Une vaste affaire de falsification de documents administratifs secoue la commune de Bignona. Quatre personnes ont été déférées au parquet de Ziguinchor pour association de malfaiteurs, faux et usage de faux en écritures publiques, complicité et obtention frauduleuse de documents administratifs, à la suite d’une enquête menée par l’antenne locale de la Division nationale de lutte contre le trafic de migrants et pratiques assimilées (DNLT).
Selon les informations rapportées par Libération, le réseau facilitait l’obtention illégale de documents administratifs sénégalais à des ressortissants étrangers, leur permettant ainsi de se faire passer pour des citoyens sénégalais. Parmi les personnes mises en cause figurent M. Amarh, connu sous le nom de « Moussa Bassène », O. Bassène, F. Coly alias « Fakéba » et Ch. O. Diouf.
L’enquête a débuté après une plainte pour une présumée escroquerie portant sur plus de 43 millions de francs CFA. Présenté comme un entrepreneur sénégalais dirigeant une société de BTP basée à Bignona, « Moussa Bassène » s’est révélé être en réalité un ressortissant ghanéen. Pour crédibiliser son identité et convaincre ses victimes, il aurait bénéficié du soutien d’O. Bassène, qui lui aurait fourni les informations d’état civil de ses propres parents afin de lui créer une fausse filiation sénégalaise.
Les investigations ont ensuite mis en lumière des complicités présumées au sein de l’administration locale. Les enquêteurs ont découvert qu’un acte de naissance aurait été introduit de manière irrégulière dans les registres officiels de l’état civil. Selon les éléments recueillis, ce document aurait permis au principal suspect d’obtenir une carte nationale d’identité, un passeport sénégalais, un permis de conduire ainsi que plusieurs documents liés à ses activités commerciales.
L’enquête révèle également l’intervention présumée d’un entrepreneur qui aurait délivré un certificat de résidence comportant de fausses informations, attestant que le suspect résidait à Bignona depuis sa naissance, sans disposer de preuves à l’appui.

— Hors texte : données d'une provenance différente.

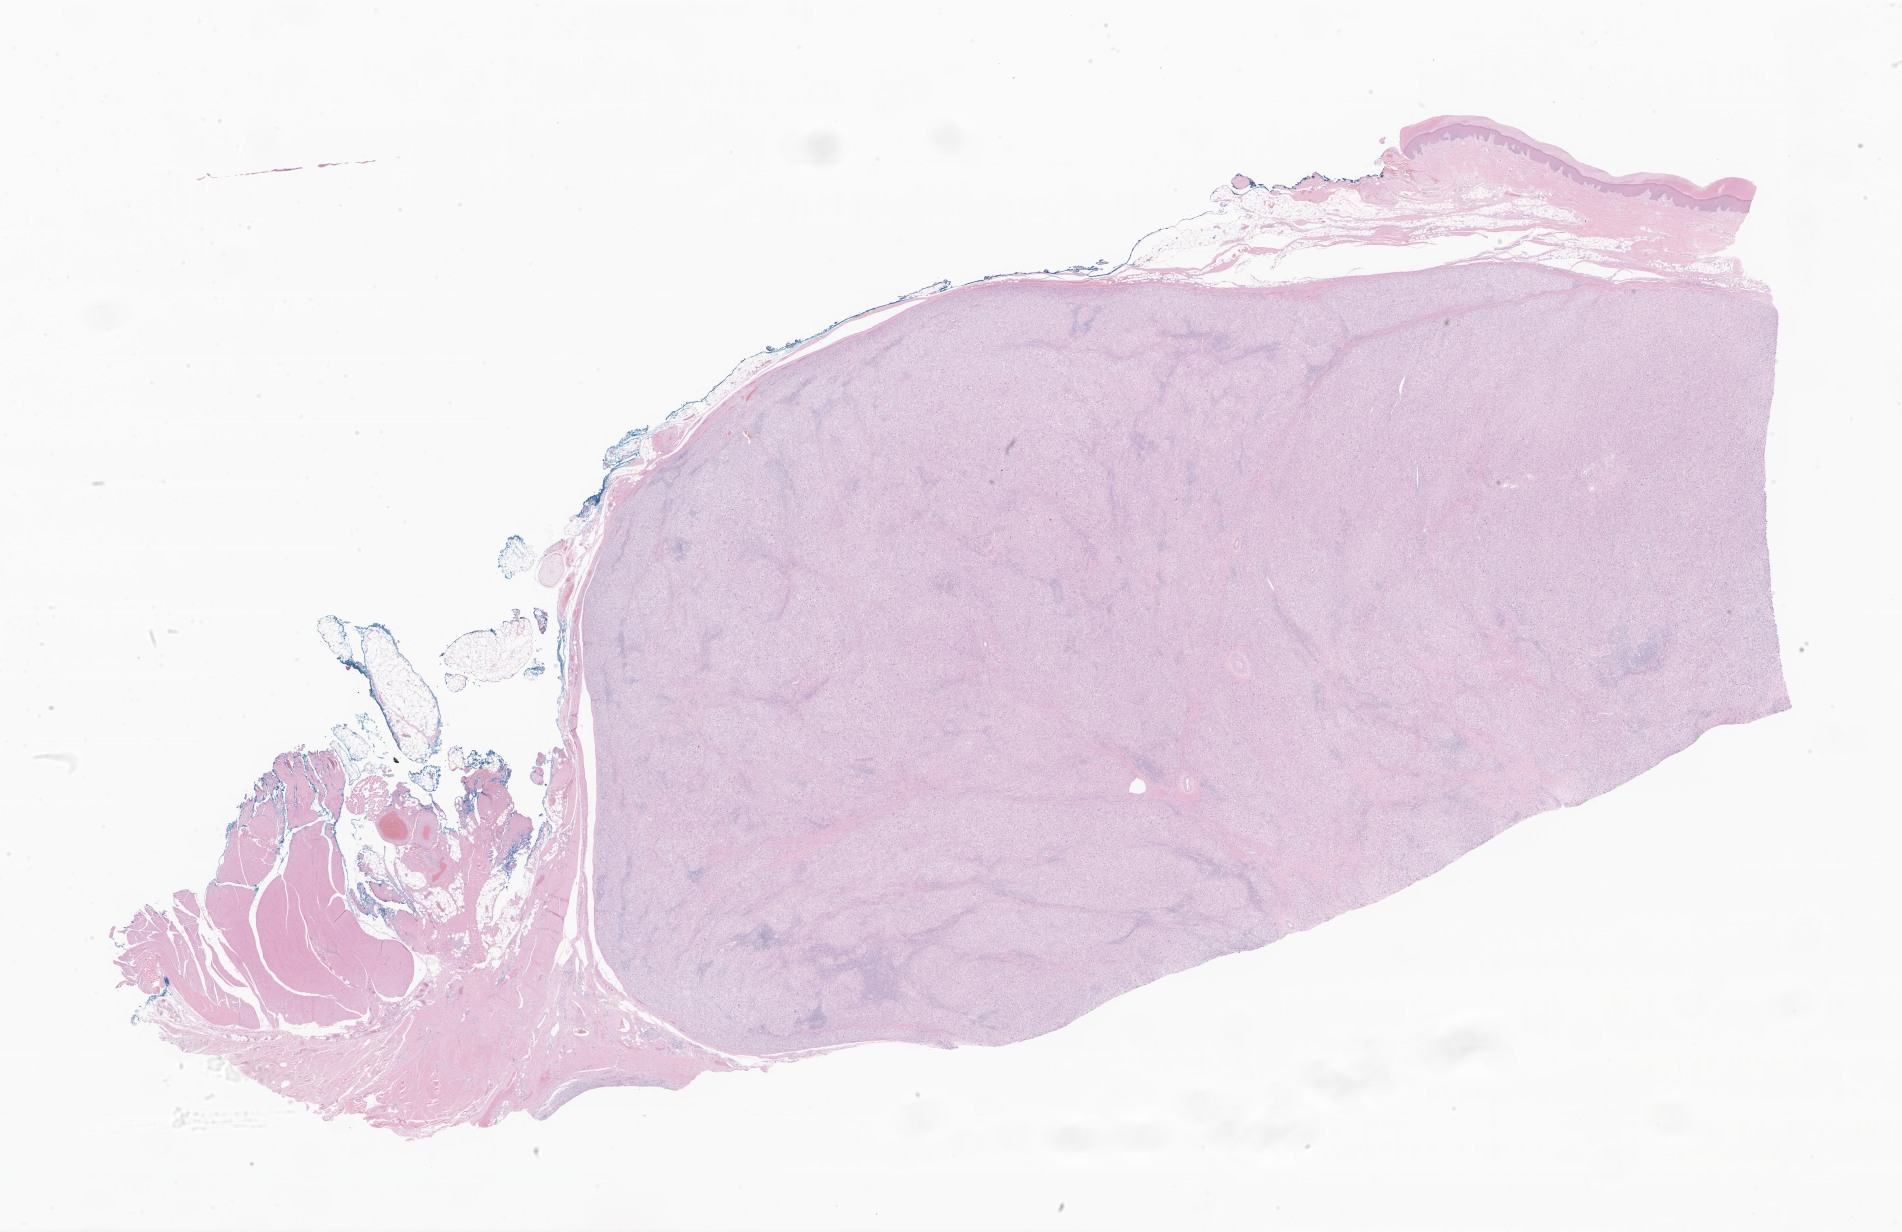
Whole-slide image, H&E stain of tumor tissue from the soft tissue of upper extremity — a low-resolution overview of the entire scanned area, about 32.1 x 20.8 mm; formalin-fixed paraffin-embedded section. Patient female; age 204 months (17 years).
- recorded diagnosis: Neoplasm, malignant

Grâce à l’exploitation des transactions financières, des communications téléphoniques et à l’analyse des documents saisis, les enquêteurs de la DNLT ont réussi à reconstituer le fonctionnement du réseau et à identifier les différents protagonistes.
Cette affaire met en lumière les défis liés à la sécurisation des documents administratifs et soulève des interrogations sur les mécanismes de contrôle au sein des services chargés de l’état civil. L’enquête judiciaire se poursuit afin de déterminer l’étendue exacte des responsabilités de chacun.